## [Work item]
Before returning the data, strip out the pictures and keep everything else exactly the same.

----------------------------------------

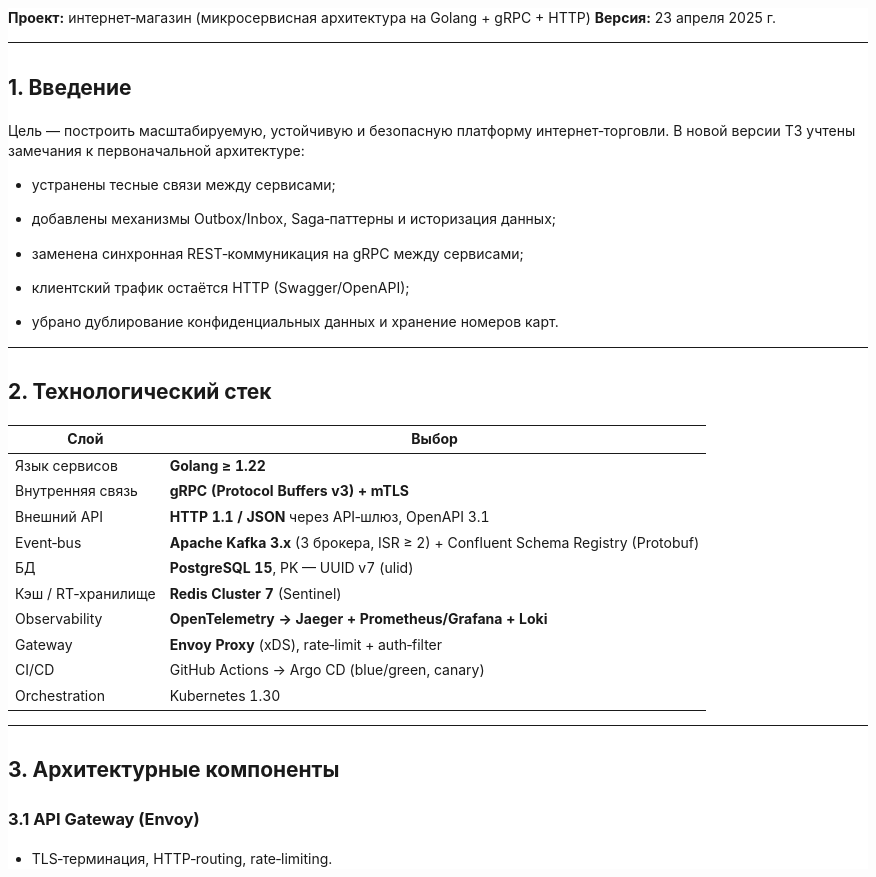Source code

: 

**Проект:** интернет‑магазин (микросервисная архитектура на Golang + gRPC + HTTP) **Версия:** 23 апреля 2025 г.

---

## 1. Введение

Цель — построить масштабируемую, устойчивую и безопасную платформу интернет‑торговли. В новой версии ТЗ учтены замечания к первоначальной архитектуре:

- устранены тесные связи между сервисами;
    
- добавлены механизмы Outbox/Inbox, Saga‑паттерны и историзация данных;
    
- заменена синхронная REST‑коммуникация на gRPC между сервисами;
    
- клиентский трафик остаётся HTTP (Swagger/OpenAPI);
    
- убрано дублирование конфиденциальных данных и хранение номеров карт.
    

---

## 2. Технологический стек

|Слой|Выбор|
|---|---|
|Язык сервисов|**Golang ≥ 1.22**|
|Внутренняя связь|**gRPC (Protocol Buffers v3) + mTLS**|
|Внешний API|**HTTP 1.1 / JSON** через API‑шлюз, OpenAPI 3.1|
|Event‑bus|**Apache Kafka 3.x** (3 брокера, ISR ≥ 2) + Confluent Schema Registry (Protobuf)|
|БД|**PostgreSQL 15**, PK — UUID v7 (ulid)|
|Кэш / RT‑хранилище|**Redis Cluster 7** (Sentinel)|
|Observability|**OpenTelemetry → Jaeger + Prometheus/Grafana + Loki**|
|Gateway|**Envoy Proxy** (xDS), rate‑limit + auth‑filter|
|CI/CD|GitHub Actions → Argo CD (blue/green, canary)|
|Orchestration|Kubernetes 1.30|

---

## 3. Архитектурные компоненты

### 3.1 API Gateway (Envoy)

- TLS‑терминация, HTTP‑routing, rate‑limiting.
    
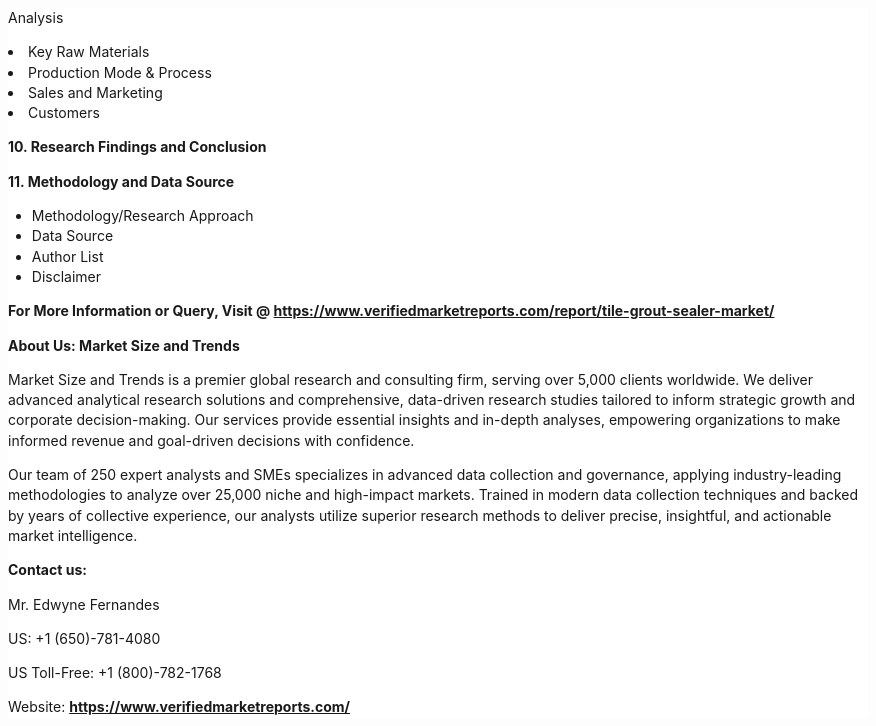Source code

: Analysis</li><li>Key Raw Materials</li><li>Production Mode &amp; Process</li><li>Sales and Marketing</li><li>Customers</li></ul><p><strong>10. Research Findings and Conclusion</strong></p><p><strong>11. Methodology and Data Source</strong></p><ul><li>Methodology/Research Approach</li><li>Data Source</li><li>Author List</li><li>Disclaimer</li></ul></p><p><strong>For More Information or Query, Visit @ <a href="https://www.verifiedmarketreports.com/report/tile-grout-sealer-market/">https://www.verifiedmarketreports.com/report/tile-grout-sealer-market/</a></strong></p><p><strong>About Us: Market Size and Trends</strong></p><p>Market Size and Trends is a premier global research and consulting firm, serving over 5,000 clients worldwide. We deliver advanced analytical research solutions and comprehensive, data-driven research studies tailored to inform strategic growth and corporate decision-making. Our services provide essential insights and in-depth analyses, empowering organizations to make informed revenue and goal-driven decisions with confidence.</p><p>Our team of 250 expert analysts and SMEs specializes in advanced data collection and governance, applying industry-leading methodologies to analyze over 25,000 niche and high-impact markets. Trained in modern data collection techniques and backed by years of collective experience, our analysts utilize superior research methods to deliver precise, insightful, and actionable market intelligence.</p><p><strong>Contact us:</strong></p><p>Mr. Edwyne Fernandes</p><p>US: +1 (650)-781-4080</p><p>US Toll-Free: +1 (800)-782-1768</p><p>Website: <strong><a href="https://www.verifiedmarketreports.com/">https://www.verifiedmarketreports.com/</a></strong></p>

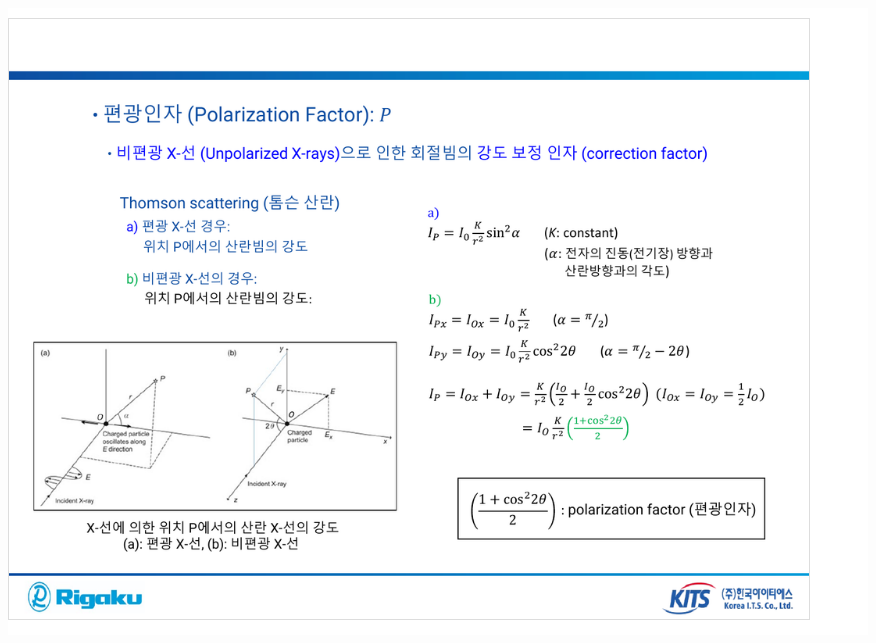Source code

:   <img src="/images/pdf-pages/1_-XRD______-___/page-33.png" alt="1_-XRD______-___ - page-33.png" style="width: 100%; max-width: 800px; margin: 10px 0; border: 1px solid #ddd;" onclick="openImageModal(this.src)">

----------------------------------------

## [Result of this exercise]
Source code

: 

**Проект:** интернет‑магазин (микросервисная архитектура на Golang + gRPC + HTTP) **Версия:** 23 апреля 2025 г.

---

## 1. Введение

Цель — построить масштабируемую, устойчивую и безопасную платформу интернет‑торговли. В новой версии ТЗ учтены замечания к первоначальной архитектуре:

- устранены тесные связи между сервисами;
    
- добавлены механизмы Outbox/Inbox, Saga‑паттерны и историзация данных;
    
- заменена синхронная REST‑коммуникация на gRPC между сервисами;
    
- клиентский трафик остаётся HTTP (Swagger/OpenAPI);
    
- убрано дублирование конфиденциальных данных и хранение номеров карт.
    

---

## 2. Технологический стек

|Слой|Выбор|
|---|---|
|Язык сервисов|**Golang ≥ 1.22**|
|Внутренняя связь|**gRPC (Protocol Buffers v3) + mTLS**|
|Внешний API|**HTTP 1.1 / JSON** через API‑шлюз, OpenAPI 3.1|
|Event‑bus|**Apache Kafka 3.x** (3 брокера, ISR ≥ 2) + Confluent Schema Registry (Protobuf)|
|БД|**PostgreSQL 15**, PK — UUID v7 (ulid)|
|Кэш / RT‑хранилище|**Redis Cluster 7** (Sentinel)|
|Observability|**OpenTelemetry → Jaeger + Prometheus/Grafana + Loki**|
|Gateway|**Envoy Proxy** (xDS), rate‑limit + auth‑filter|
|CI/CD|GitHub Actions → Argo CD (blue/green, canary)|
|Orchestration|Kubernetes 1.30|

---

## 3. Архитектурные компоненты

### 3.1 API Gateway (Envoy)

- TLS‑терминация, HTTP‑routing, rate‑limiting.
    
Source code

: Analysis</li><li>Key Raw Materials</li><li>Production Mode &amp; Process</li><li>Sales and Marketing</li><li>Customers</li></ul><p><strong>10. Research Findings and Conclusion</strong></p><p><strong>11. Methodology and Data Source</strong></p><ul><li>Methodology/Research Approach</li><li>Data Source</li><li>Author List</li><li>Disclaimer</li></ul></p><p><strong>For More Information or Query, Visit @ <a href="https://www.verifiedmarketreports.com/report/tile-grout-sealer-market/">https://www.verifiedmarketreports.com/report/tile-grout-sealer-market/</a></strong></p><p><strong>About Us: Market Size and Trends</strong></p><p>Market Size and Trends is a premier global research and consulting firm, serving over 5,000 clients worldwide. We deliver advanced analytical research solutions and comprehensive, data-driven research studies tailored to inform strategic growth and corporate decision-making. Our services provide essential insights and in-depth analyses, empowering organizations to make informed revenue and goal-driven decisions with confidence.</p><p>Our team of 250 expert analysts and SMEs specializes in advanced data collection and governance, applying industry-leading methodologies to analyze over 25,000 niche and high-impact markets. Trained in modern data collection techniques and backed by years of collective experience, our analysts utilize superior research methods to deliver precise, insightful, and actionable market intelligence.</p><p><strong>Contact us:</strong></p><p>Mr. Edwyne Fernandes</p><p>US: +1 (650)-781-4080</p><p>US Toll-Free: +1 (800)-782-1768</p><p>Website: <strong><a href="https://www.verifiedmarketreports.com/">https://www.verifiedmarketreports.com/</a></strong></p>

Source code

:   <img src="/images/pdf-pages/1_-XRD______-___/page-33.png" alt="1_-XRD______-___ - page-33.png" style="width: 100%; max-width: 800px; margin: 10px 0; border: 1px solid #ddd;" onclick="openImageModal(this.src)">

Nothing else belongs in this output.